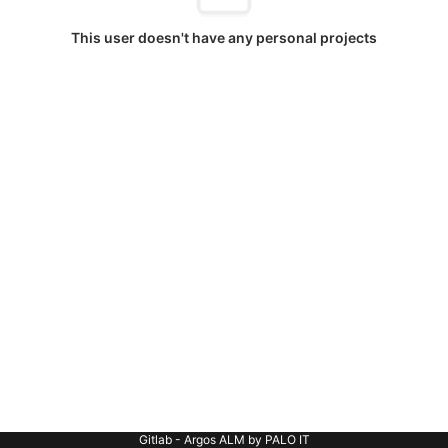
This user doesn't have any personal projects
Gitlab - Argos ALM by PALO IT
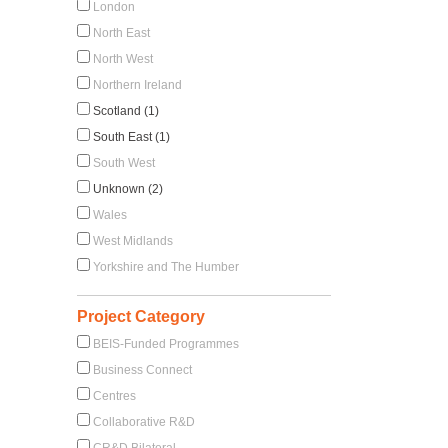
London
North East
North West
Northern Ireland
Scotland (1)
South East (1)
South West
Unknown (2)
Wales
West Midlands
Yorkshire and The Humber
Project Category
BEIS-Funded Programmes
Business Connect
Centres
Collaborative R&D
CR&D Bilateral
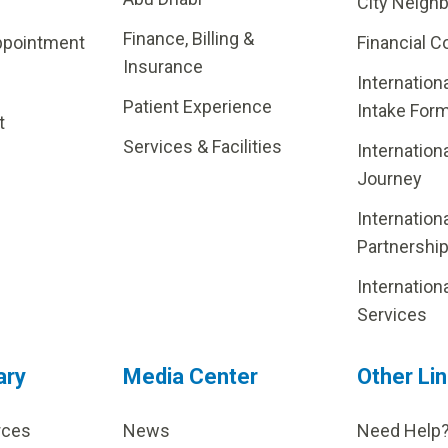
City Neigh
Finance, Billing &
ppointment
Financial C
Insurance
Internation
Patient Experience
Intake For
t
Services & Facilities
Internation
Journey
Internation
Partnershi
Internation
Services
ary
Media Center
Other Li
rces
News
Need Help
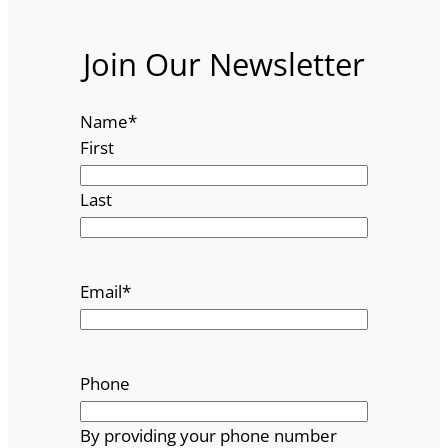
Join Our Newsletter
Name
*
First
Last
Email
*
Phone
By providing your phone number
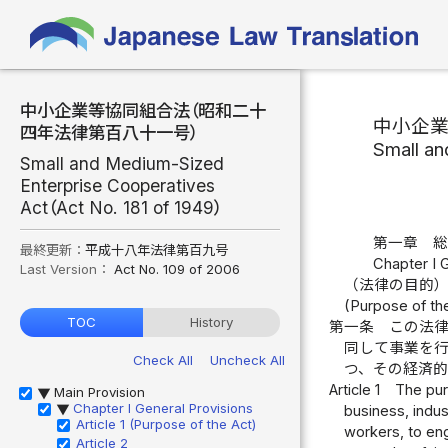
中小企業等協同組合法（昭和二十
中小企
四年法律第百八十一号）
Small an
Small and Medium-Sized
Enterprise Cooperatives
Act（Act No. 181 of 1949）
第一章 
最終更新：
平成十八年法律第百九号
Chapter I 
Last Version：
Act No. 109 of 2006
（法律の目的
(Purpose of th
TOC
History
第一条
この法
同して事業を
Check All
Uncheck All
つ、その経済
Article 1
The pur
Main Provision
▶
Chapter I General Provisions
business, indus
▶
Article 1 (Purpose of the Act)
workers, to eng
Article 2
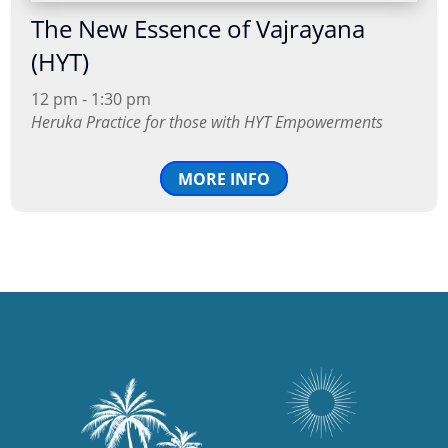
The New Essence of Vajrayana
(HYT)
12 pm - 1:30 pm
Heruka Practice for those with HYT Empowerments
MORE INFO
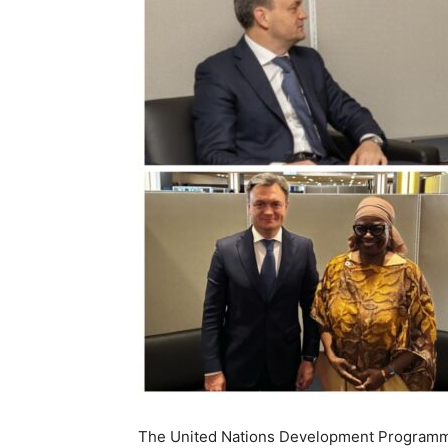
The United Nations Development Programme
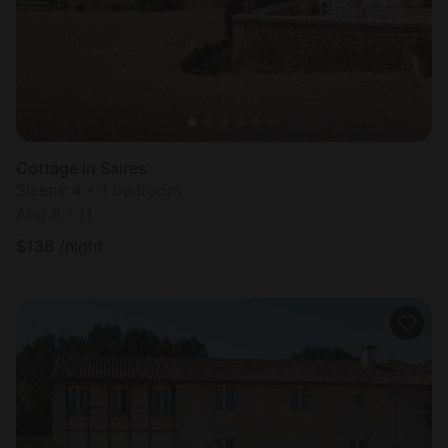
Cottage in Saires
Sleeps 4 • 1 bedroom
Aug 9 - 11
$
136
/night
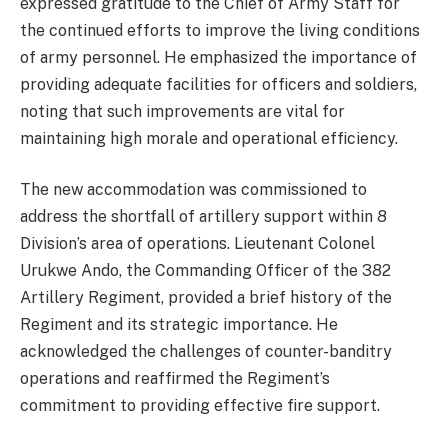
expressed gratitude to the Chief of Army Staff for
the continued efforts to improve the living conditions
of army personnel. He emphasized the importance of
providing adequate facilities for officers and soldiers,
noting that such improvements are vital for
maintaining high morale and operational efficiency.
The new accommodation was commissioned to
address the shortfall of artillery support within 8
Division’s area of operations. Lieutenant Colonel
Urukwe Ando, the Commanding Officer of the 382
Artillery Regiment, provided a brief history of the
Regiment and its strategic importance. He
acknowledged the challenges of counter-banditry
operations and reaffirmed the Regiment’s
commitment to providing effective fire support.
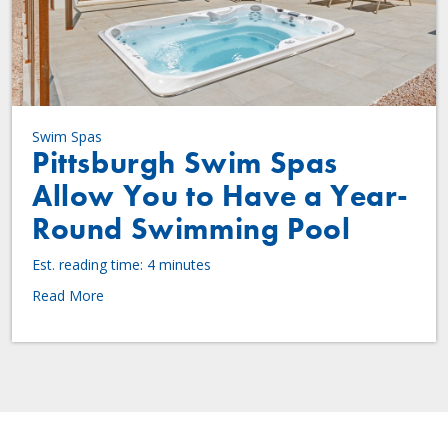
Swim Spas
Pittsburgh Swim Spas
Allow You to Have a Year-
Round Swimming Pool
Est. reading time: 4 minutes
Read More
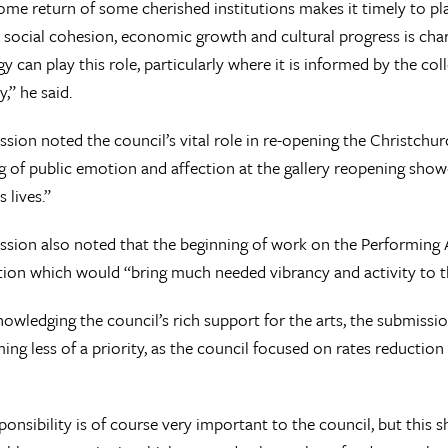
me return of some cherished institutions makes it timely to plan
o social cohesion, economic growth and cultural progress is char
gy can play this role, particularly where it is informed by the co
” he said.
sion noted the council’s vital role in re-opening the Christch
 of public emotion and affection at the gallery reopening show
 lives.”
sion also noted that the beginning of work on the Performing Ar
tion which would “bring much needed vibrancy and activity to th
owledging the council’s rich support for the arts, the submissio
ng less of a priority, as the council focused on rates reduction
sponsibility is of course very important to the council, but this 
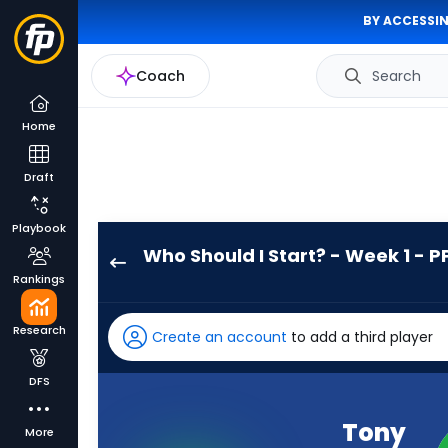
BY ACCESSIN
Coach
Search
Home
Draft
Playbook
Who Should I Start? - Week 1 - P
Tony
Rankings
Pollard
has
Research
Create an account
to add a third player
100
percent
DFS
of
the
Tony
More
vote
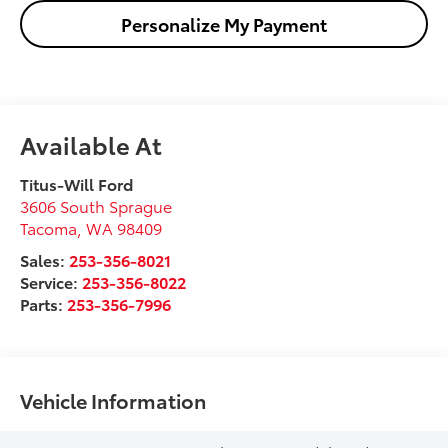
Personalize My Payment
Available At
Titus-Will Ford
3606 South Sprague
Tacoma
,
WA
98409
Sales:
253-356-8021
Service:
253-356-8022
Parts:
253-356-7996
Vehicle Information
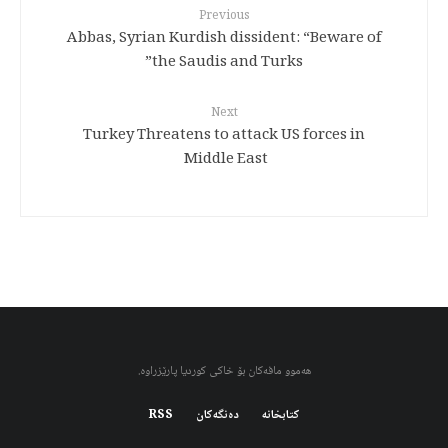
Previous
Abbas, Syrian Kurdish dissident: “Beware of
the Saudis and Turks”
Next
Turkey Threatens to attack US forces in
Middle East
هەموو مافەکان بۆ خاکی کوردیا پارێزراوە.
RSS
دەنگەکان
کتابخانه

WORK INSTRUCTIONS ▸ Return the text from the beginning of the material through the line with "CR&D Bilateral" exactly as it appears there, without the pictures.

SOLUTION TO THE EXERCISE ▸
This user doesn't have any personal projects
Gitlab - Argos ALM by PALO IT
London
North East
North West
Northern Ireland
Scotland (1)
South East (1)
South West
Unknown (2)
Wales
West Midlands
Yorkshire and The Humber
Project Category
BEIS-Funded Programmes
Business Connect
Centres
Collaborative R&D
CR&D Bilateral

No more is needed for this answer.